Provided records:
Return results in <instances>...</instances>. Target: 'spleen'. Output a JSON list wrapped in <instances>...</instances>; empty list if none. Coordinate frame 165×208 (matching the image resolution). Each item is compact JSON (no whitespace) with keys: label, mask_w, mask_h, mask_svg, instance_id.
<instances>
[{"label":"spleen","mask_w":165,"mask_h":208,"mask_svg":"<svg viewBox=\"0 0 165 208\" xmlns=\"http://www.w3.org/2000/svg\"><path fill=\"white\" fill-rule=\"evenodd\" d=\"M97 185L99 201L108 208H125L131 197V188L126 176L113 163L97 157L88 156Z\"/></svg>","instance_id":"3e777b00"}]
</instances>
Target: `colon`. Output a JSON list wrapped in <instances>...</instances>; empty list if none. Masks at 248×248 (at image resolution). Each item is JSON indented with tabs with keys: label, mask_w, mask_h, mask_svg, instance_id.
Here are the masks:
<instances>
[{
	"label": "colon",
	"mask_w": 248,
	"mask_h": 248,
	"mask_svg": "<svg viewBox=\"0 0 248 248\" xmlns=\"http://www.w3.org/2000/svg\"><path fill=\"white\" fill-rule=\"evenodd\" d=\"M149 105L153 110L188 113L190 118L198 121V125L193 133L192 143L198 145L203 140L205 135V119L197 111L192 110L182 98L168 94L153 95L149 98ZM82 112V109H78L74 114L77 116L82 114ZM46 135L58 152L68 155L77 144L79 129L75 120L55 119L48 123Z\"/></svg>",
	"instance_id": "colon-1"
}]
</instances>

Job: Starting at the line that contains "tabs with keys: label, mask_w, mask_h, mask_svg, instance_id." and ending at the last line of the records, turn every line into a string in a JSON list, one string per line, leaving out any blank lines.

Answer to this problem:
[
  "Target: `colon`. Output a JSON list wrapped in <instances>...</instances>; empty list if none. Masks at 248×248 (at image resolution). Each item is JSON indented with tabs with keys: label, mask_w, mask_h, mask_svg, instance_id.",
  "Here are the masks:",
  "<instances>",
  "[{",
  "\t\"label\": \"colon\",",
  "\t\"mask_w\": 248,",
  "\t\"mask_h\": 248,",
  "\t\"mask_svg\": \"<svg viewBox=\\\"0 0 248 248\\\" xmlns=\\\"http://www.w3.org/2000/svg\\\"><path fill=\\\"white\\\" fill-rule=\\\"evenodd\\\" d=\\\"M149 105L153 110L188 113L190 118L198 121V125L193 133L192 143L198 145L203 140L205 135V119L197 111L192 110L182 98L168 94L153 95L149 98ZM82 112V109H78L74 114L77 116L82 114ZM46 135L58 152L68 155L77 144L79 129L75 120L55 119L48 123Z\\\"/></svg>\",",
  "\t\"instance_id\": \"colon-1\"",
  "}]",
  "</instances>"
]